▸ **Circuit design data**:

-------------------------

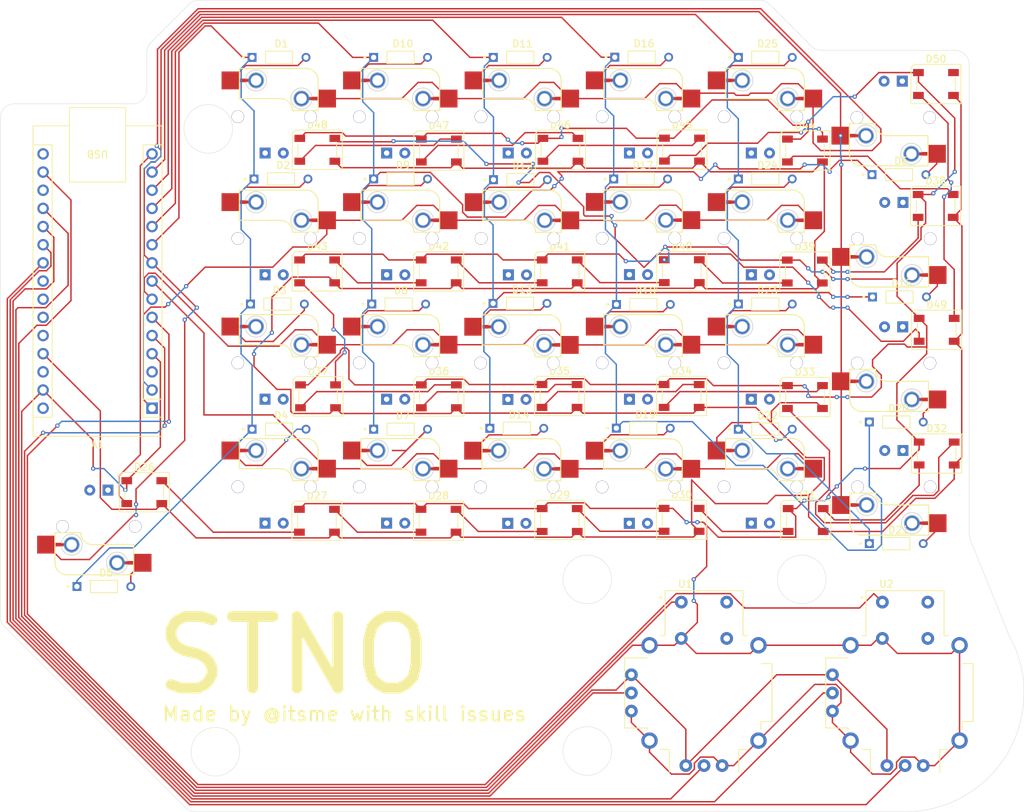
<source format=kicad_pcb>
(kicad_pcb
	(version 20241229)
	(generator "pcbnew")
	(generator_version "9.0")
	(general
		(thickness 1.6)
		(legacy_teardrops no)
	)
	(paper "A4")
	(layers
		(0 "F.Cu" signal)
		(2 "B.Cu" signal)
		(9 "F.Adhes" user "F.Adhesive")
		(11 "B.Adhes" user "B.Adhesive")
		(13 "F.Paste" user)
		(15 "B.Paste" user)
		(5 "F.SilkS" user "F.Silkscreen")
		(7 "B.SilkS" user "B.Silkscreen")
		(1 "F.Mask" user)
		(3 "B.Mask" user)
		(17 "Dwgs.User" user "User.Drawings")
		(19 "Cmts.User" user "User.Comments")
		(21 "Eco1.User" user "User.Eco1")
		(23 "Eco2.User" user "User.Eco2")
		(25 "Edge.Cuts" user)
		(27 "Margin" user)
		(31 "F.CrtYd" user "F.Courtyard")
		(29 "B.CrtYd" user "B.Courtyard")
		(35 "F.Fab" user)
		(33 "B.Fab" user)
		(39 "User.1" user)
		(41 "User.2" user)
		(43 "User.3" user)
		(45 "User.4" user)
	)
	(setup
		(pad_to_mask_clearance 0)
		(allow_soldermask_bridges_in_footprints no)
		(tenting front back)
		(pcbplotparams
			(layerselection 0x00000000_00000000_55555555_57555550)
			(plot_on_all_layers_selection 0x00000000_00000000_00000000_00000000)
			(disableapertmacros no)
			(usegerberextensions no)
			(usegerberattributes yes)
			(usegerberadvancedattributes yes)
			(creategerberjobfile yes)
			(dashed_line_dash_ratio 12.000000)
			(dashed_line_gap_ratio 3.000000)
			(svgprecision 4)
			(plotframeref no)
			(mode 1)
			(useauxorigin yes)
			(hpglpennumber 1)
			(hpglpenspeed 20)
			(hpglpendiameter 15.000000)
			(pdf_front_fp_property_popups yes)
			(pdf_back_fp_property_popups yes)
			(pdf_metadata yes)
			(pdf_single_document no)
			(dxfpolygonmode yes)
			(dxfimperialunits no)
			(dxfusepcbnewfont yes)
			(psnegative no)
			(psa4output no)
			(plot_black_and_white yes)
			(sketchpadsonfab no)
			(plotpadnumbers no)
			(hidednponfab no)
			(sketchdnponfab yes)
			(crossoutdnponfab yes)
			(subtractmaskfromsilk no)
			(outputformat 5)
			(mirror no)
			(drillshape 0)
			(scaleselection 1)
			(outputdirectory "")
		)
	)
	(net 0 "")
	(net 1 "Column 4")
	(net 2 "unconnected-(A1-~{RESET}-Pad3)")
	(net 3 "Column 2")
	(net 4 "Column 3")
	(net 5 "+3V3")
	(net 6 "Row 2")
	(net 7 "Column 1")
	(net 8 "unconnected-(A1-D13{slash}SCK-Pad16)")
	(net 9 "+5V")
	(net 10 "ARGB")
	(net 11 "Row 4")
	(net 12 "GND")
	(net 13 "V2")
	(net 14 "Row 1")
	(net 15 "Row 5")
	(net 16 "SEL1")
	(net 17 "unconnected-(A1-B1-Pad28)")
	(net 18 "unconnected-(A1-A7-Pad26)")
	(net 19 "SEL2")
	(net 20 "H2")
	(net 21 "unconnected-(A1-VIN-Pad30)")
	(net 22 "unconnected-(A1-SCL{slash}A5-Pad24)")
	(net 23 "unconnected-(A1-A6-Pad25)")
	(net 24 "H1")
	(net 25 "Column 5")
	(net 26 "unconnected-(A1-SDA{slash}A4-Pad23)")
	(net 27 "unconnected-(A1-B0-Pad18)")
	(net 28 "Row 3")
	(net 29 "V1")
	(net 30 "Net-(D26-DOUT)")
	(net 31 "Net-(D27-DOUT)")
	(net 32 "Net-(D28-DOUT)")
	(net 33 "Net-(D29-DOUT)")
	(net 34 "Net-(D30-DOUT)")
	(net 35 "Net-(D31-DOUT)")
	(net 36 "Net-(D32-DOUT)")
	(net 37 "Net-(D33-DOUT)")
	(net 38 "Net-(D34-DOUT)")
	(net 39 "Net-(D35-DOUT)")
	(net 40 "Net-(D36-DOUT)")
	(net 41 "Net-(D37-DOUT)")
	(net 42 "Net-(D38-DOUT)")
	(net 43 "Net-(D38-DIN)")
	(net 44 "Net-(D39-DIN)")
	(net 45 "Net-(D40-DIN)")
	(net 46 "Net-(D41-DIN)")
	(net 47 "Net-(D42-DIN)")
	(net 48 "Net-(D44-DOUT)")
	(net 49 "Net-(D45-DOUT)")
	(net 50 "Net-(D46-DOUT)")
	(net 51 "Net-(D47-DOUT)")
	(net 52 "Net-(D48-DOUT)")
	(net 53 "Net-(D49-DOUT)")
	(net 54 "unconnected-(D50-DOUT-Pad4)")
	(net 55 "Net-(D1-PadA)")
	(net 56 "Net-(D2-PadA)")
	(net 57 "Net-(D3-PadA)")
	(net 58 "Net-(D4-PadA)")
	(net 59 "Net-(D5-PadA)")
	(net 60 "Net-(D10-PadA)")
	(net 61 "Net-(D9-PadA)")
	(net 62 "Net-(D8-PadA)")
	(net 63 "Net-(D7-PadA)")
	(net 64 "Net-(D6-PadA)")
	(net 65 "Net-(D11-PadA)")
	(net 66 "Net-(D16-PadA)")
	(net 67 "Net-(D12-PadA)")
	(net 68 "Net-(D17-PadA)")
	(net 69 "Net-(D13-PadA)")
	(net 70 "Net-(D18-PadA)")
	(net 71 "Net-(D14-PadA)")
	(net 72 "Net-(D19-PadA)")
	(net 73 "Net-(D15-PadA)")
	(net 74 "Net-(D20-PadA)")
	(net 75 "Net-(D25-PadA)")
	(net 76 "Net-(D24-PadA)")
	(net 77 "Net-(D23-PadA)")
	(net 78 "Net-(D22-PadA)")
	(net 79 "Net-(D21-PadA)")
	(footprint "keebio:Kailh_MX_Socket-compat" (layer "F.Cu") (at 144.77 46.295))
	(footprint "LED_SMD:LED_SK6812_PLCC4_5.0x5.0mm_P3.2mm" (layer "F.Cu") (at 133.75 67.925))
	(footprint "keebio:Kailh_MX_Socket-compat" (layer "F.Cu") (at 110.815 80.724))
	(footprint "stno:DIOAD753W49L380D172B" (layer "F.Cu") (at 70 112))
	(footprint "stno:DIOAD753W49L380D172B" (layer "F.Cu") (at 94.2685 72.5))
	(footprint "keebio:Kailh_MX_Socket-compat" (layer "F.Cu") (at 161.815 80.724))
	(footprint "stno:DIOAD753W49L380D172B" (layer "F.Cu") (at 94.5 38))
	(footprint "stno:DIOAD753W49L380D172B" (layer "F.Cu") (at 94.7685 55))
	(footprint "stno:DIOAD753W49L380D172B" (layer "F.Cu") (at 145.45 72.55))
	(footprint "stno:DIOAD753W49L380D172B" (layer "F.Cu") (at 127.745 89.874))
	(footprint "LED_SMD:LED_SK6812_PLCC4_5.0x5.0mm_P3.2mm" (layer "F.Cu") (at 168.05 85.5))
	(footprint "LED_SMD:LED_SK6812_PLCC4_5.0x5.0mm_P3.2mm" (layer "F.Cu") (at 168.15 102.7))
	(footprint "stno:XDCR_COM-09032" (layer "F.Cu") (at 153.9304 126.8813))
	(footprint "Module:Arduino_Nano" (layer "F.Cu") (at 76.74 87.06 180))
	(footprint "LED_SMD:LED_SK6812_PLCC4_5.0x5.0mm_P3.2mm" (layer "F.Cu") (at 133.725 85.35))
	(footprint "stno:DIOAD753W49L380D172B" (layer "F.Cu") (at 94.5 90))
	(footprint "keebio:Kailh_MX_Socket-compat" (layer "F.Cu") (at 110.82 46.3))
	(footprint "stno:DIOAD753W49L380D172B" (layer "F.Cu") (at 111.2315 72.5))
	(footprint "stno:DIOAD753W49L380D172B" (layer "F.Cu") (at 128.2 72.4))
	(footprint "LED_SMD:LED_SK6812_PLCC4_5.0x5.0mm_P3.2mm" (layer "F.Cu") (at 150.8 85.35))
	(footprint "keebio:Kailh_MX_Socket-compat" (layer "F.Cu") (at 144.7545 98.08))
	(footprint "LED_SMD:LED_SK6812_PLCC4_5.0x5.0mm_P3.2mm" (layer "F.Cu") (at 133.85 50.925))
	(footprint "keebio:Kailh_MX_Socket-compat" (layer "F.Cu") (at 93.82 63.32))
	(footprint "LED_SMD:LED_SK6812_PLCC4_5.0x5.0mm_P3.2mm" (layer "F.Cu") (at 99.95 85.4))
	(footprint "LED_SMD:LED_SK6812_PLCC4_5.0x5.0mm_P3.2mm" (layer "F.Cu") (at 150.825 67.9))
	(footprint "keebio:Kailh_MX_Socket-compat" (layer "F.Cu") (at 180.3885 46.405 180))
	(footprint "stno:DIOAD753W49L380D172B"
		(layer "F.Cu")
		(uuid "5913ea57-6ab7-424a-aa98-d87784f77d98")
		(at 111.5 38)
		(property "Reference" "D10"
			(at 0.3175 -1.905 0)
			(layer "F.SilkS")
			(uuid "e9d00759-00d5-4033-a9ca-257060df1413")

... [527352 chars truncated]
</source>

-------------------------

▸ **Work required**:
The number of lines above containing the word "Adhesive" is all that should be returned.

▸ **Response**:
2